After you deploy and activate a tape gateway, you mount the virtual tape drives and media changer on your on-premises application servers as iSCSI devices. You create virtual tapes as needed and then use your existing backup software application to write data to the virtual tapes. The media changer loads and unloads the virtual tapes into the virtual tape drives for read and write operations.
Allocating Local Disks for the Gateway VM
Your gateway VM will need local disks, which you allocate for the following purposes:
Cache storage – The cache storage acts as the durable store for data that is waiting to upload to Amazon S3 from the upload buffer.
If your application reads data from a virtual tape, the gateway saves the data to the cache storage. The gateway stores recently accessed data in the cache storage for low-latency access. If your application requests tape data, the gateway first checks the cache storage for the data before downloading the data from AWS.

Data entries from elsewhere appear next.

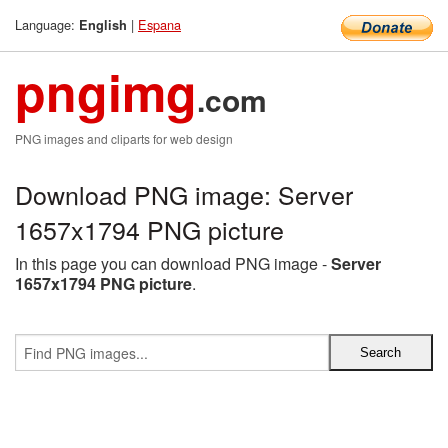
Language:
|
Espana
English
pngimg
.com
PNG images and cliparts for web design
Download PNG image: Server
1657x1794 PNG picture
In this page you can download PNG image -
Server
1657x1794 PNG picture
.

Upload buffer – The upload buffer provides a staging area for the gateway before it uploads the data to a virtual tape. The upload buffer is also critical for creating recovery points that you can use to recover tapes from unexpected failures. For more information, see You Need to Recover a Virtual Tape from a Malfunctioning Tape Gateway.
As your backup application writes data to your gateway, the gateway copies data to both the cache storage and the upload buffer before acknowledging completion of the write operation to your backup application.
For guidelines to determine the amount of disk space you should allocate for the cache storage and upload buffer, see Deciding the Amount of Local Disk Storage.